## Your instructions
Beginning with the line where "right elbow: (247, 429)" occurs, transcribe every line exactly through the last line of the listing below, and no others.

BEGIN

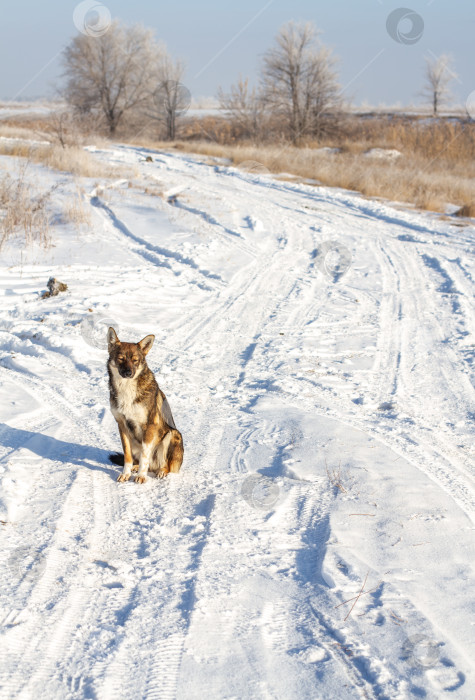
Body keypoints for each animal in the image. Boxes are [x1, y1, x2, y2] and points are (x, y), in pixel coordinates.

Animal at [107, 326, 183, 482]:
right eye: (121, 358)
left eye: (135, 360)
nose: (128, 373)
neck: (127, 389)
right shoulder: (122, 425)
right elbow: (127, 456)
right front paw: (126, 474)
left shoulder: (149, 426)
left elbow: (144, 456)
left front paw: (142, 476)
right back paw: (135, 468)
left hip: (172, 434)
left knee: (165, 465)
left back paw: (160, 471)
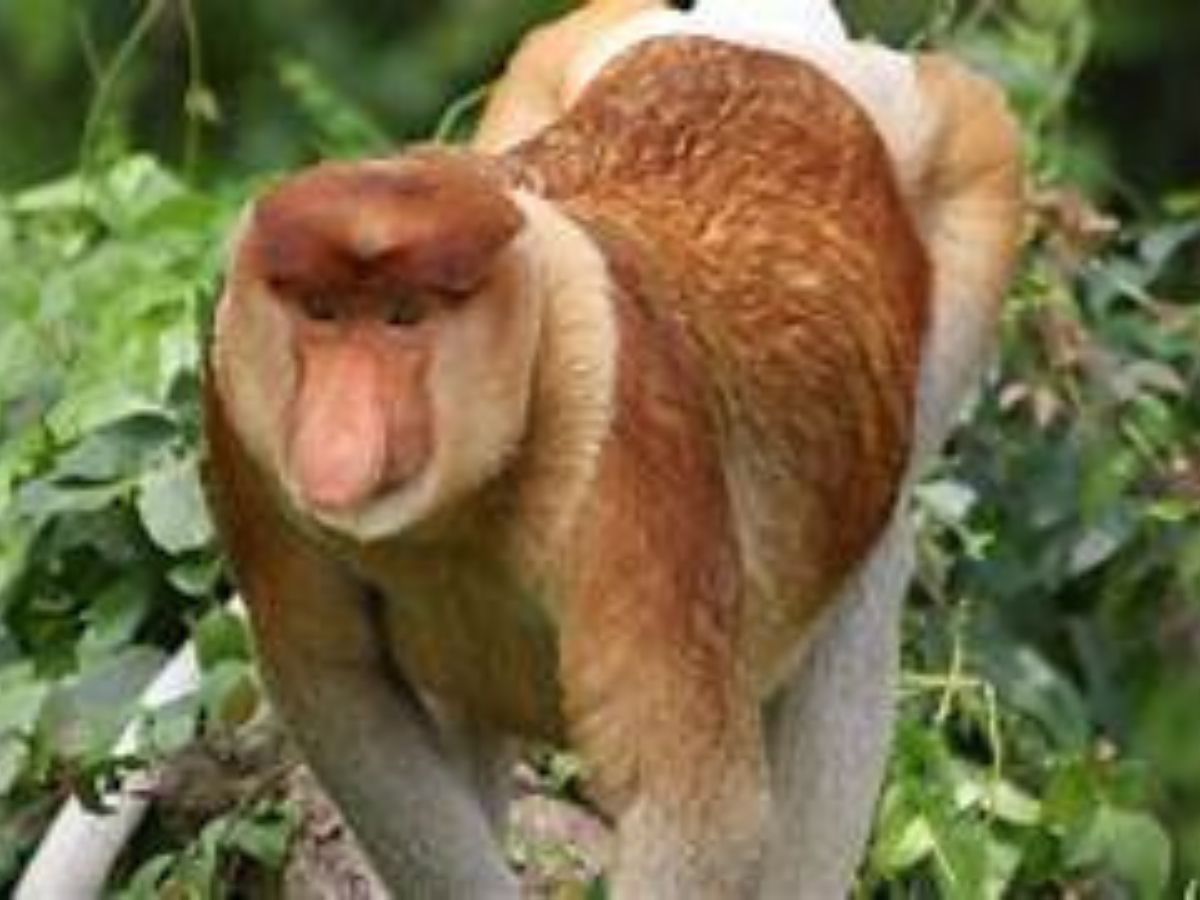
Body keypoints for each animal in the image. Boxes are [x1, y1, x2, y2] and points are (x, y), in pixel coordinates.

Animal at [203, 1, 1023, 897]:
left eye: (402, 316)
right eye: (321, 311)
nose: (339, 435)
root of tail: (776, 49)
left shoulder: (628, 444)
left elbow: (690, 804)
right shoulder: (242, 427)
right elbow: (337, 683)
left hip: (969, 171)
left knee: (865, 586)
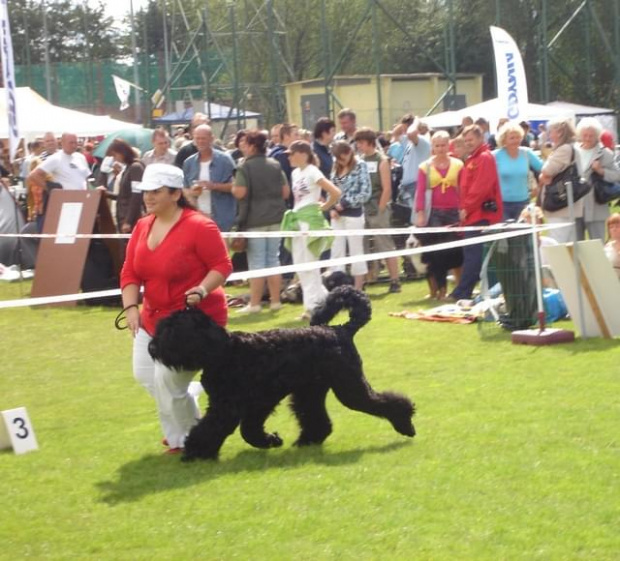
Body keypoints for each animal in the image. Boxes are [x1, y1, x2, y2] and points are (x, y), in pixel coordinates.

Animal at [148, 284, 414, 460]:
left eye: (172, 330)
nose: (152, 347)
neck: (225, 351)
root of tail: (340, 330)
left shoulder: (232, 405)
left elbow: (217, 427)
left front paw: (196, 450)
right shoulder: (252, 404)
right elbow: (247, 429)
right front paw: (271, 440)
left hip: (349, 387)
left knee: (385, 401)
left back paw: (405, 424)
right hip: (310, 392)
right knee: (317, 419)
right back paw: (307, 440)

END

## Expected output
right elbow: (247, 429)
right front paw: (271, 440)
left hip: (349, 387)
left knee: (385, 401)
left back paw: (405, 424)
right hip: (310, 392)
right knee: (317, 419)
right back paw: (307, 440)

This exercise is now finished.